> [PROBLEM TO WORK ON]
Without the images, reproduce every entry exactly.
_ _ _ _ _ _ _
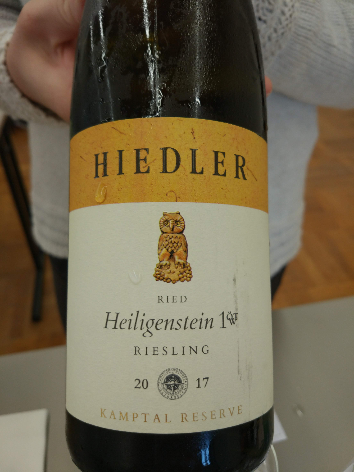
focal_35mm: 28
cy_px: 236
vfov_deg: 63.4
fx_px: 382
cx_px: 177
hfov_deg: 49.7
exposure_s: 1/50
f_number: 2
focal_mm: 4.26
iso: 159
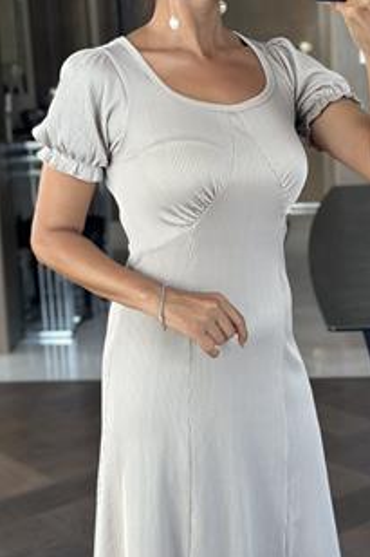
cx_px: 226
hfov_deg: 16.6
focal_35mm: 82
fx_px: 1265
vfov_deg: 24.7
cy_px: 224
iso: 125
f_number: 1.78
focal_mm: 6.86
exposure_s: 1/67
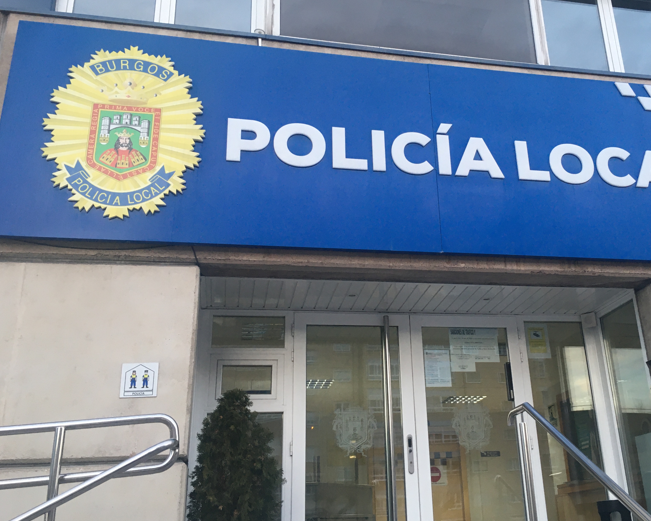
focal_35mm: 37
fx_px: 713
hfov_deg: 48.6
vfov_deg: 40.1
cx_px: 410
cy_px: 240
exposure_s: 1/33
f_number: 2.2
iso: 80
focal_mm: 4.15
_ _ _ _ _ _ _
> [EXPECTED OUTPUT]
focal_35mm: 28
cy_px: 236
vfov_deg: 63.4
fx_px: 382
cx_px: 177
hfov_deg: 49.7
exposure_s: 1/50
f_number: 2
focal_mm: 4.26
iso: 159
cx_px: 226
hfov_deg: 16.6
focal_35mm: 82
fx_px: 1265
vfov_deg: 24.7
cy_px: 224
iso: 125
f_number: 1.78
focal_mm: 6.86
exposure_s: 1/67
focal_35mm: 37
fx_px: 713
hfov_deg: 48.6
vfov_deg: 40.1
cx_px: 410
cy_px: 240
exposure_s: 1/33
f_number: 2.2
iso: 80
focal_mm: 4.15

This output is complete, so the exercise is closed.